### Brief
Repeat verbatim, and only, the lines of the data below, beginning at the line that contains "14: (142, 94, 1.58)" and stopping after the line that contains "26: (198, 166, 1.87)".

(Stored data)

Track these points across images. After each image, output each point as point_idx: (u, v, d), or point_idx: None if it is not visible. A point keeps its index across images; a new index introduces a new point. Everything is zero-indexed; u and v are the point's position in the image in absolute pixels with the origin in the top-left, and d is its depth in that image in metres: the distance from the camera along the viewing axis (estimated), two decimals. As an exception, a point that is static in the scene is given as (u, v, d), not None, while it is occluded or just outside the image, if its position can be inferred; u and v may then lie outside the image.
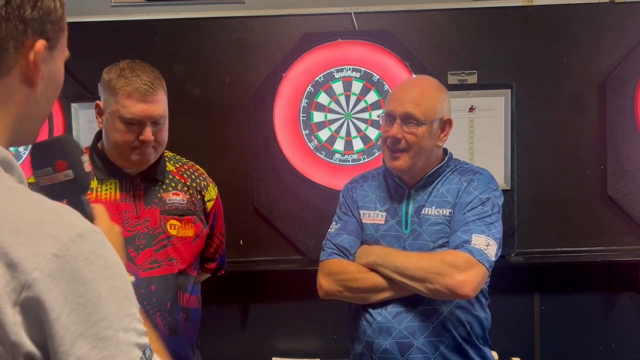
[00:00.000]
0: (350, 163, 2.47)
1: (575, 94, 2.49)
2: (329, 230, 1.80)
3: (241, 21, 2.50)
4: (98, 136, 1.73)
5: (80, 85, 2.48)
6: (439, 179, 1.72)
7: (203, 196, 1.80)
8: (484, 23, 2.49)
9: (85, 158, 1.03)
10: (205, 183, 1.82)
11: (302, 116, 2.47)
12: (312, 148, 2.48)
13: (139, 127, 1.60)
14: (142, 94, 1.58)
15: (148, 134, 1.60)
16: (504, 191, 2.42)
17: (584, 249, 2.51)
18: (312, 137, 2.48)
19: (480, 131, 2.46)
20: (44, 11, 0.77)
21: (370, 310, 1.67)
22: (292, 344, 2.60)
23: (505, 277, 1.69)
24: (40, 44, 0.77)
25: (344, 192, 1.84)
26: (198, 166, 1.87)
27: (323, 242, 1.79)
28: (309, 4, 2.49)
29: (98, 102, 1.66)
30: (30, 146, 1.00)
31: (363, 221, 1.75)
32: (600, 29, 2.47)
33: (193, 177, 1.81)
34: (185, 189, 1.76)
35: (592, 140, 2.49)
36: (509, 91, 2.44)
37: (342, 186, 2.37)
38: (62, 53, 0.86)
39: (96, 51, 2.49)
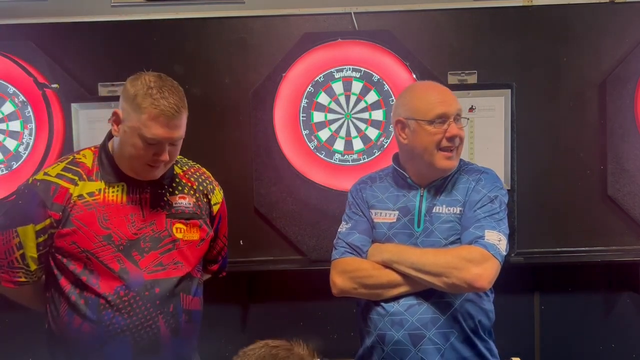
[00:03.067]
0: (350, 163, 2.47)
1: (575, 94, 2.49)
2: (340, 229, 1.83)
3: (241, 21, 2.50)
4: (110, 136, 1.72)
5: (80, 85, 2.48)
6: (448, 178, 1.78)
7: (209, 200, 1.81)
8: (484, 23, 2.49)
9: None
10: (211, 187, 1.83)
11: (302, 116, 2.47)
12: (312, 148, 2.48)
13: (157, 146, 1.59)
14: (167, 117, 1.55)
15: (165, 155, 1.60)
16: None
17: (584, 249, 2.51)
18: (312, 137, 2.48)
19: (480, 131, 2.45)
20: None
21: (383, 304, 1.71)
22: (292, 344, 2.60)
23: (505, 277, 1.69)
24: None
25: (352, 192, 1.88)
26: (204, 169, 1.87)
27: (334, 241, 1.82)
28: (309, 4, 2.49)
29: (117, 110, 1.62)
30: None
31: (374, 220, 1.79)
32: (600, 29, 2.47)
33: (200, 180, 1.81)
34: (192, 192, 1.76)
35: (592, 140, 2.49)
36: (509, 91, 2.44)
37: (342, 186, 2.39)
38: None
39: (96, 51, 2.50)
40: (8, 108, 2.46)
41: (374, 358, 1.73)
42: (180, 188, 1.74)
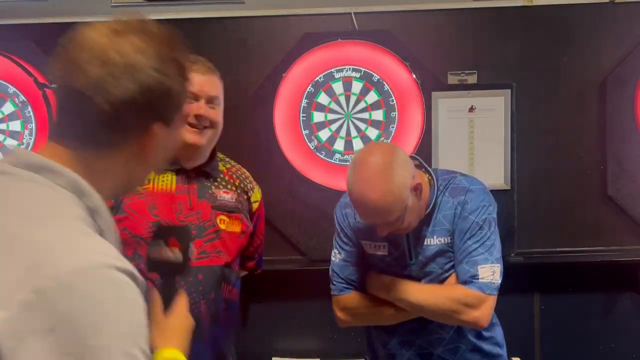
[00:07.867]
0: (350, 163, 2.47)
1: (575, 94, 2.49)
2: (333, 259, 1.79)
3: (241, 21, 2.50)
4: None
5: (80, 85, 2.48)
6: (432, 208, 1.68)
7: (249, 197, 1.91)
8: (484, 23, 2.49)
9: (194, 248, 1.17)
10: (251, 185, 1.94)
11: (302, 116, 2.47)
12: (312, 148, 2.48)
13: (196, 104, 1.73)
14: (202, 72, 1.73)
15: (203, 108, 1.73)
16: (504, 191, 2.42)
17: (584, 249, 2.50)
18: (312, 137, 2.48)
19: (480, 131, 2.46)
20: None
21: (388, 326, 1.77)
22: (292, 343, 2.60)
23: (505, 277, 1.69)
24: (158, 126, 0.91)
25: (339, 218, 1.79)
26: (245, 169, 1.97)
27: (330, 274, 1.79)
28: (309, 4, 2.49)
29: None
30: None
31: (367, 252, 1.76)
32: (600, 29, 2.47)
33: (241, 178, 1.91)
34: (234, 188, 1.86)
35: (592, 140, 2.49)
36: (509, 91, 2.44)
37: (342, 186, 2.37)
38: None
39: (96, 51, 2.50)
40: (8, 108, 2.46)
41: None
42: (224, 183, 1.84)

### Output of the task
14: (142, 94, 1.58)
15: (148, 134, 1.60)
16: (504, 191, 2.42)
17: (584, 249, 2.51)
18: (312, 137, 2.48)
19: (480, 131, 2.46)
20: (44, 11, 0.77)
21: (370, 310, 1.67)
22: (292, 344, 2.60)
23: (505, 277, 1.69)
24: (40, 44, 0.77)
25: (344, 192, 1.84)
26: (198, 166, 1.87)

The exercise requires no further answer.